“Sgomberiamoli! Giornalismo e immigrazione: come evitare stereotipi, pregiudizi, discriminazioni ” il titolo del seminario per giornalisti, organizzato dall’Agenzia Redazione Sociale in collaborazione con Fnsi,  l’Unar, le scuole di giornalismo e altri 25 partner, che ha avuto inizio il 17 aprile a Milano, per proseguire il 18 aprile a Roma e concludersi a Napoli il 19 aprile.

Un corso di formazione per gli addetti ai lavori in cui sono intervenute diverse personalità che si sono confrontate su vari aspetti legati al tema dell’immigrazione: le discriminazioni, il lavoro e le espulsioni. Una tavola rotonda con i capiredattori delle principali testate delle tre città coinvolte, per capire come affrontare nel modo giusto un tema che nelle ultime settimane ha creato non pochi disagi alle persone che lo vivono in prima linea.

Vero obiettivo di tutti gli incontri è stata la presentazione in anteprima  delle “Linee guida per l’applicazione della Carta di Roma”, una guida per una comunicazione corretta, che mira a “fornire uno strumento agile e pratico per chi lavora nel settore dell’informazione, ma conosce anche le difficoltà e i ritmi dell’informazione”.  La carta impone una riflessione  sull’uso di termini spesso discriminanti, o impropri (clandestino, vù cumprà e nomadi), o addirittura sui toni accesi con i quali il giornalismo interpreta alcuni fatti di cronaca che nutrono a volte l’odio o peggio il razzismo.

 

Si impone quindi a detta di tutte le persone coinvolte nella stesura di questo documento, una presa di coscienza che punti a rendere l’informazione più obiettiva e corretta possibile evitando di cadere nei tranelli nascosti delle parole, che spesso diventano pericolose se la mente di chi legge non riesce a scindere tra il fenomeno, la sua percezione e le persone.

 

Il fenomeno è costituito da persone: donne, uomini e bambini che tentano di dare una svolta positiva alla loro vita ma che si trovano di fronte al muro del pregiudizio e della paura del “diverso da me” (questa è la percezione). Ecco perché diventa fondamentale il ruolo del giornalismo che deve selezionare le parole da usare e le locuzioni corrette evitando l’uso per esempio dei titoli ad effetto e sensazionali. Queste in sintesi le linee principali del documento elaborato dall’ordine dei giornalisti e intorno al quale si è sviluppato il dibattito dell’incontro milanese.

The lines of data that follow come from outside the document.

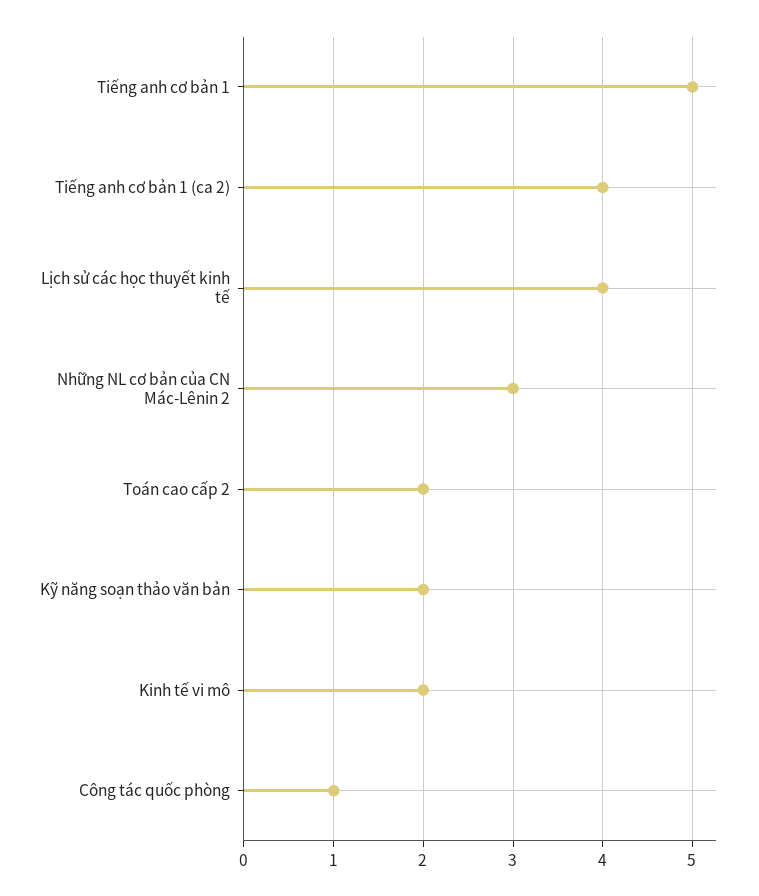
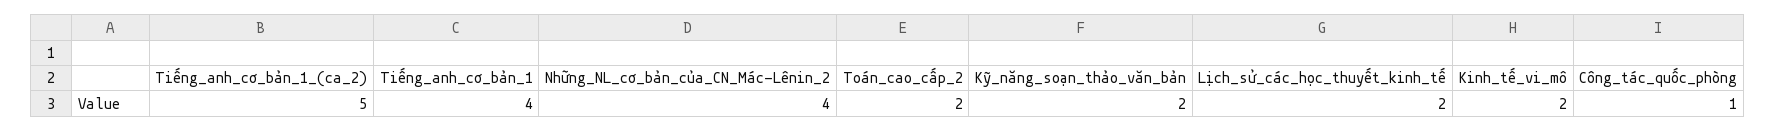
  {
-   "Tiếng anh cơ bản 1": 5,
+   "Tiếng anh cơ bản 1": 4,
-   "Tiếng anh cơ bản 1 (ca 2)": 4,
+   "Tiếng anh cơ bản 1 (ca 2)": 5,
-   "Lịch sử các học thuyết kinh tế": 4,
+   "Lịch sử các học thuyết kinh tế": 2,
-   "Những NL cơ bản của CN Mác-Lênin 2": 3,
+   "Những NL cơ bản của CN Mác-Lênin 2": 4,
    "Toán cao cấp 2": 2,
    "Kỹ năng soạn thảo văn bản": 2,
    "Kinh tế vi mô": 2,
    "Công tác quốc phòng": 1
  }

Alcune di queste idee sono state riprese a Roma nel suo intervento dal sociologo Maneri, secondo il quale l’uso di termini “esagerati” fanno scadere il giornalismo in stereotipi negativi mentre invece sarebbe importante puntare sull’effetto positivo che tutte queste ”diversità” potrebbero alimentare se venissero valorizzate ma soprattutto se fossero conosciute!

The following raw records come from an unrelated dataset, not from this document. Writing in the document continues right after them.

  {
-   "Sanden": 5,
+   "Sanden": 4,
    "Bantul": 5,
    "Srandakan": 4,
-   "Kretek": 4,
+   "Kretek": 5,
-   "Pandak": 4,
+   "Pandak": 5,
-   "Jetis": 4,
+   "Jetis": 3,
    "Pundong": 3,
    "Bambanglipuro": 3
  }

Una mise en valeur che trova d’accordo anche il  filosofo Natoli che nel suo intervento milanese ha posto l’accento sulla dicotomia tra l’inquietudine che genera in noi il diverso (soprattutto nella misura in cui lo considero brutto, sporco e cattivo) e il dinamismo della società che poggia su questo disagio, senza il quale la società diventerebbe amorfa e quasi stupida. Al contrario la società  si nutre dell’inquietudine che genera una sorta di pluralità che rende la società più viva e attiva. Ecco perché, secondo Natoli, il giornalismo ha un compito straordinario: aprire spazi di discussione sulla diversità attraverso la comunicazione, per meglio dire, attraverso un nuovo modo di comunicare: meno aggressivo e più aperto, perché “l’accoglienza” passa anche dalle parole.

 

Un’idea questa ripresa dalla maggioranza degli interventi milanesi che hanno focalizzato la loro attenzione sulle modalità legate alla comunicazione e sull’importanza del saper comunicare.

Ecco quindi che alla luce dei diversi interventi, il titolo provocatorio Sgomberiamoli  diventa altrettanto provocatoriamente e con un gioco di parole, “Sgomberiamo il campo dai pregiudizi inutili” che rallentano il processo di integrazione e che nulla di positivo portano alla nostra società.